→ Given text
########################################

Wednesday 29 February 2012

Research.


(http://www.klinebooks.com/kline/images/items/25279c.jpg)

I was walking through college about a week before Holocaust Memorial Day, which is on the 27th January every year (it marks the liberation of Auschwitz-Birkenau concentration camp), and I spotted some images of the Holocaust. As I walked through the corridor and looked in the display cases which were filled with photocopying's of newspaper cuttings about the Holocaust and various survivors, photocopies of perpetrators and also images of the victims inside the concentration camps. This book, 

Art of the Holocaust
by Janet Blatter and Sybil Milton

was in one of the cabinets. After asking to borrow it for this project a few weeks later, I looked through and it's basically the most extensive collection of sketches by Survivors, POW's, various Camp inmates, people who were in hiding etc. that I have seen while I have been researching this project. I took some photocopies of many of the images in this book because they really had an effect on me. 

Each individual picture is different yet they all seem to be telling the same story, the same suffering, the same hunger and sadness and the same desperation to be freed from the Nazi grip.

########################################

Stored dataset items
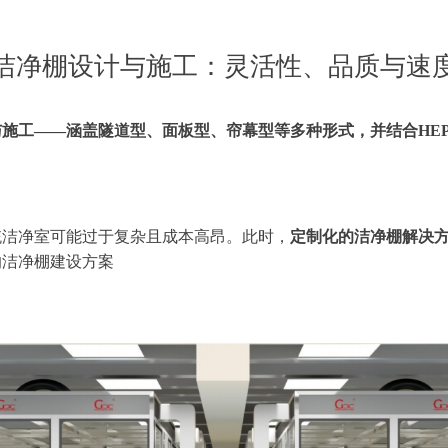
洁净棚设计与施工：灵活性、品质与速
与施工
——涵盖隧道型、面板型、帘幕型等多种形式，并结合HEPA
统洁净室可能过于复杂且成本高昂。此时，
定制化的洁净棚解决
的洁净棚建设方案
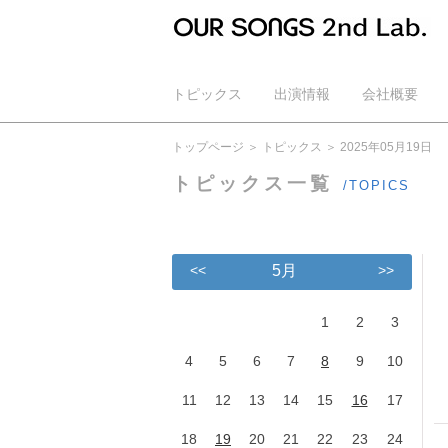
トピックス
出演情報
会社概要
公式YouTube
トップページ
トピックス
2025年05月19日
トピックス一覧
/TOPICS
<<
5月
>>
1
2
3
4
5
6
7
8
9
10
11
12
13
14
15
16
17
18
19
20
21
22
23
24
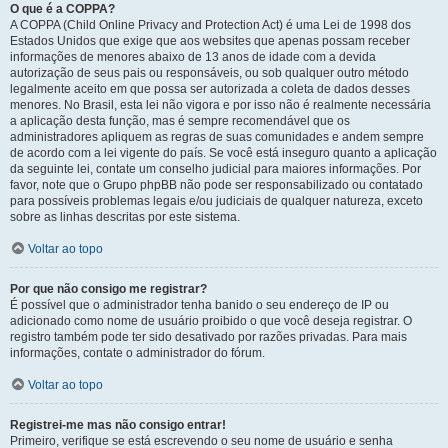
O que é a COPPA?
A COPPA (Child Online Privacy and Protection Act) é uma Lei de 1998 dos
Estados Unidos que exige que aos websites que apenas possam receber
informações de menores abaixo de 13 anos de idade com a devida
autorização de seus pais ou responsáveis, ou sob qualquer outro método
legalmente aceito em que possa ser autorizada a coleta de dados desses
menores. No Brasil, esta lei não vigora e por isso não é realmente necessária
a aplicação desta função, mas é sempre recomendável que os
administradores apliquem as regras de suas comunidades e andem sempre
de acordo com a lei vigente do país. Se você está inseguro quanto a aplicação
da seguinte lei, contate um conselho judicial para maiores informações. Por
favor, note que o Grupo phpBB não pode ser responsabilizado ou contatado
para possíveis problemas legais e/ou judiciais de qualquer natureza, exceto
sobre as linhas descritas por este sistema.
Voltar ao topo
Por que não consigo me registrar?
É possível que o administrador tenha banido o seu endereço de IP ou
adicionado como nome de usuário proibido o que você deseja registrar. O
registro também pode ter sido desativado por razões privadas. Para mais
informações, contate o administrador do fórum.
Voltar ao topo
Registrei-me mas não consigo entrar!
Primeiro, verifique se está escrevendo o seu nome de usuário e senha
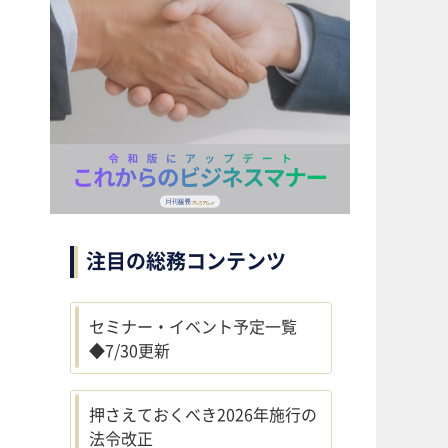
注目の総務コンテンツ
セミナー・イベント予定一覧
◆7/30更新
押さえておくべき2026年施行の
法令改正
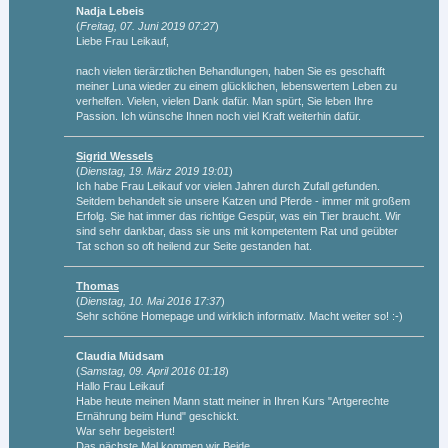
Nadja Lebeis
(
Freitag, 07. Juni 2019 07:27
)
Liebe Frau Leikauf,
nach vielen tierärztlichen Behandlungen, haben Sie es geschafft
meiner Luna wieder zu einem glücklichen, lebenswertem Leben zu
verhelfen. Vielen, vielen Dank dafür. Man spürt, Sie leben Ihre
Passion. Ich wünsche Ihnen noch viel Kraft weiterhin dafür.
Sigrid Wessels
(
Dienstag, 19. März 2019 19:01
)
Ich habe Frau Leikauf vor vielen Jahren durch Zufall gefunden.
Seitdem behandelt sie unsere Katzen und Pferde - immer mit großem
Erfolg. Sie hat immer das richtige Gespür, was ein Tier braucht. Wir
sind sehr dankbar, dass sie uns mit kompetentem Rat und geübter
Tat schon so oft heilend zur Seite gestanden hat.
Thomas
(
Dienstag, 10. Mai 2016 17:37
)
Sehr schöne Homepage und wirklich informativ. Macht weiter so! :-)
Claudia Müdsam
(
Samstag, 09. April 2016 01:18
)
Hallo Frau Leikauf
Habe heute meinen Mann statt meiner in Ihren Kurs "Artgerechte
Ernährung beim Hund" geschickt.
War sehr begeistert!
Das nächste Mal kommen wir Beide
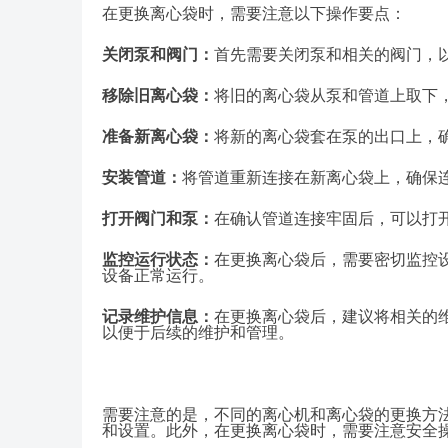
在更换离心袋时，需要注意以下操作要点：
关闭泵和阀门：
首先需要关闭泵和相关的阀门，
移除旧离心袋：
将旧的离心袋从泵和管道上取下
准备新离心袋：
将新的离心袋套在泵的出口上，
安装管道：
将管道重新连接在新离心袋上，确保
打开阀门和泵：
在确认管道连接牢固后，可以打
监控运行状态：
在更换离心袋后，需要密切监控
设备正常运行。
记录维护信息：
在更换离心袋后，建议将相关的
以便于后续的维护和管理。
需要注意的是，不同的离心机和离心袋的更换方
和设置。此外，在更换离心袋时，需要注意安全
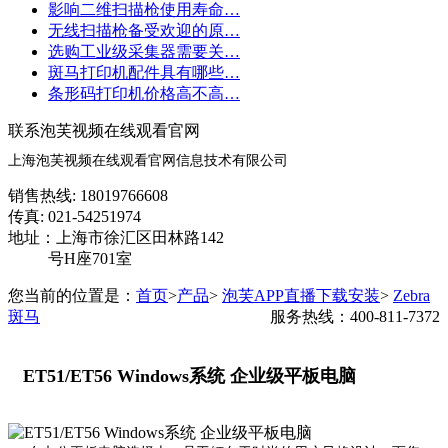
影响二维扫描枪使用寿命…
无线扫描枪备受欢迎的原…
选购工业级采集器需要关…
斑马打印机配件具有哪些…
条形码打印机价格高不高…
联系泡芙视频在线观看官网
上海泡芙视频在线观看官网信息技术有限公司
销售热线: 18019766608
传真: 021-54251974
地址：上海市徐汇区田林路142
号H座701室
您当前的位置是：
首页
>
产品
>
泡芙APP直播下载安装
>
Zebra
斑马
服务热线：400-811-7372
ET51/ET56 Windows系统 企业级平板电脑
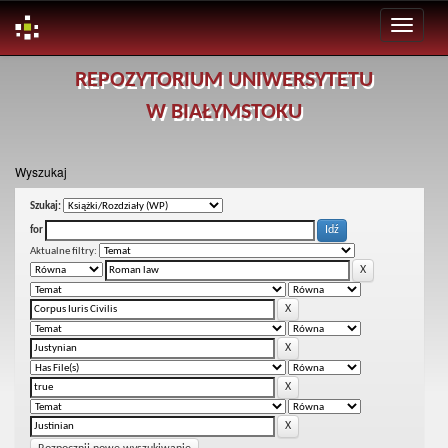
Skip
REPOZYTORIUM UNIWERSYTETU
navigation
W BIAŁYMSTOKU
Wyszukaj
Szukaj:
for
Aktualne filtry:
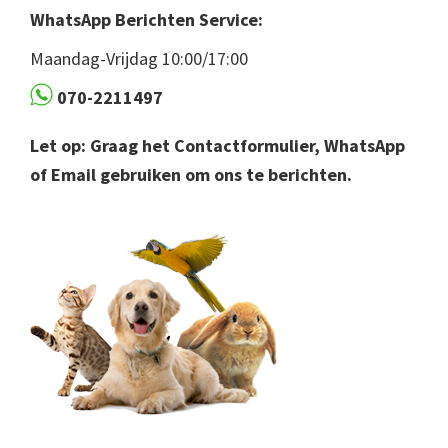
WhatsApp Berichten Service:
Maandag-Vrijdag 10:00/17:00
070-2211497
Let op: Graag het Contactformulier, WhatsApp
of Email gebruiken om ons te berichten.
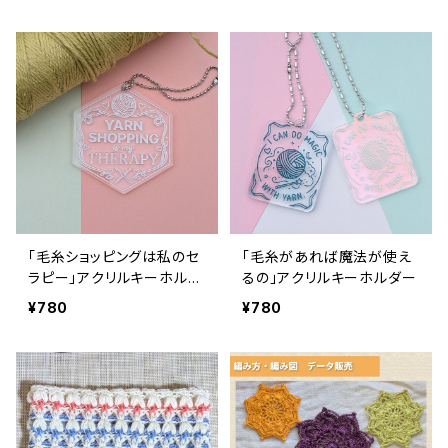
「毛糸ショッピングは私のセ
「毛糸があれば魔法が使え
ラピー」アクリルキーホルダ
るの」アクリルキーホルダー
ー
¥780
¥780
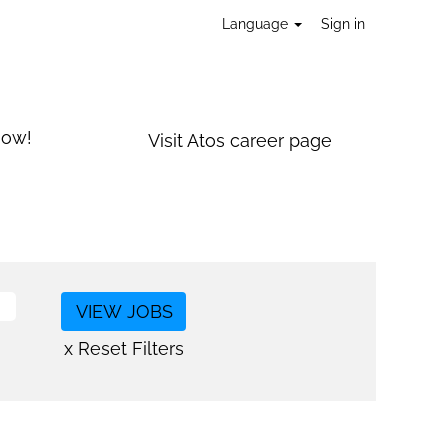
Language
Sign in
now!
Visit Atos career page
x Reset Filters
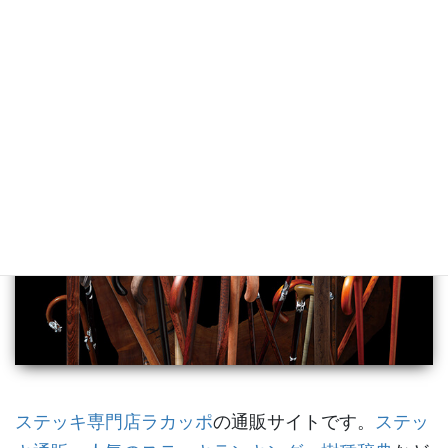
ステッキ専門店ラカッポ
ステッキ専門店ラカッポ
の通販サイトです。
ステッ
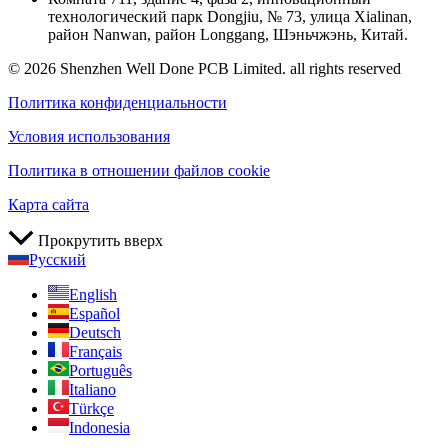
технологический парк Dongjiu, № 73, улица Xialinan,
район Nanwan, район Longgang, Шэньчжэнь, Китай.
© 2026 Shenzhen Well Done PCB Limited. all rights reserved
Политика конфиденциальности
Условия использования
Политика в отношении файлов cookie
Карта сайта
Прокрутить вверх
Русский
English
Español
Deutsch
Français
Português
Italiano
Türkçe
Indonesia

########################################

Summarize the research post in two sentences.

→ Response area
While walking through college about a week before Holocaust Memorial Day, the writer saw display cases of Holocaust material, one of which held the book Art of the Holocaust by Janet Blatter and Sybil Milton. After borrowing it, the writer found it the most extensive collection of sketches by survivors, camp inmates and people in hiding seen during the research, and photocopied many of its images, which differ individually yet all seem to tell the same story of suffering and desperation to be freed from the Nazi grip.